ACTIVITY LIST -
• 1. Retype part of the Katherine Johnson excerpt below, beginning at the words "NASA was renaming" and stopping after the words "altitude at NASA.".
• 2. Translate this sentence from the Katherine Johnson excerpt into Spanish: "The Fairmont facility was created after the Challenger space shuttle disaster as one more layer of assurance in a dangerous pursuit."
• 3. According to the Katherine Johnson excerpt, in which county was Johnson born?

EXCERPT TO READ -
☆ ☆ ☆

There were sizable crowds on a sunny June day in 2019 at a high-tech facility in South Fairmont, where the aforementioned time-bridge came to be.

NASA was renaming its computer software validation facility in honor of Johnson, who was just past her 100th birthday and enjoying STEM-stardom, courtesy of the “Hidden Figures” book and movie of the same name.

The Fairmont facility was created after the Challenger space shuttle disaster as one more layer of assurance in a dangerous pursuit.

NASA officials thought the new name fitting for a woman whose quiet manner masked a fierce tenacity.

Johnson may have been a math prodigy, but she was also born Black and female in Greenbrier County in 1918. She had to conquer the gravity of Jim Crow, not to mention the prevailing sexism of the day, to reach her eventual cruising altitude at NASA.

Anna hung back so she could say hello to Joylette Hylick, one of Johnson’s daughters attending in her stead.

The home-school student from Morgantown was then 14, the same age as Johnson when she enrolled as a freshman at an all-Black college, having graduated high school early.

Johnson is a role model for Anna, who has since written and illustrated a children’s book on women STEM pioneers that has been distributed across Appalachia, in Detroit public schools and elsewhere, through the Girl Scouts of America.

“Your mom’s amazing,” she said, shaking Hylick’s hand.

“Well, I’m going to tell her all about you,” Katherine Johnson’s daughter said.

☆ ☆ ☆

AVAILABLE DATA -
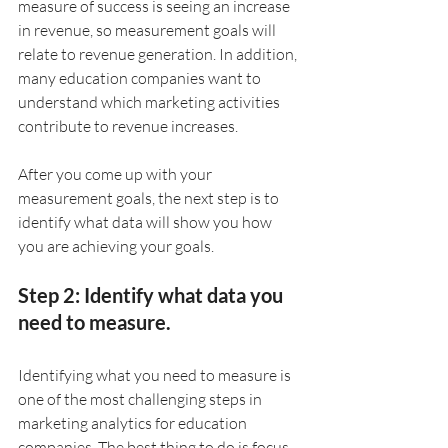
measure of success is seeing an increase 
in revenue, so measurement goals will 
relate to revenue generation. In addition, 
many education companies want to 
understand which marketing activities 
contribute to revenue increases. 
After you come up with your 
measurement goals, the next step is to 
identify what data will show you how 
you are achieving your goals.
Step 2: Identify what data you 
need to measure.
Identifying what you need to measure is 
one of the most challenging steps in 
marketing analytics for education 
companies. The best thing to do is focus 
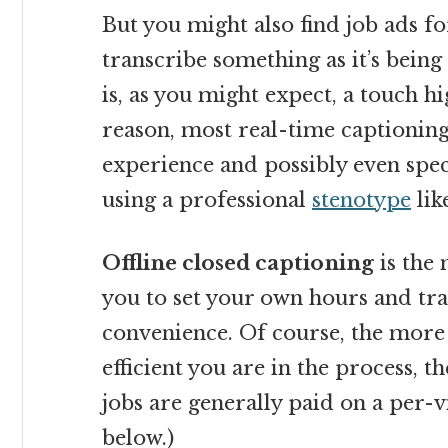
But you might also find job ads fo
transcribe something as it’s being
is, as you might expect, a touch hi
reason, most real-time captioning
experience and possibly even spe
using a professional
stenotype
lik
Offline closed captioning
is the 
you to set your own hours and tra
convenience. Of course, the more
efficient you are in the process, t
jobs are generally paid on a per-
below.)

☆ ☆ ☆

ANSWER SECTION -
• 1.
NASA was renaming its computer software validation facility in honor of Johnson, who was just past her 100th birthday and enjoying STEM-stardom, courtesy of the “Hidden Figures” book and movie of the same name.

The Fairmont facility was created after the Challenger space shuttle disaster as one more layer of assurance in a dangerous pursuit.

NASA officials thought the new name fitting for a woman whose quiet manner masked a fierce tenacity.

Johnson may have been a math prodigy, but she was also born Black and female in Greenbrier County in 1918. She had to conquer the gravity of Jim Crow, not to mention the prevailing sexism of the day, to reach her eventual cruising altitude at NASA.

• 2. Las instalaciones de Fairmont se crearon después del desastre del transbordador espacial Challenger como una capa más de garantía en una empresa peligrosa.

• 3. Greenbrier County.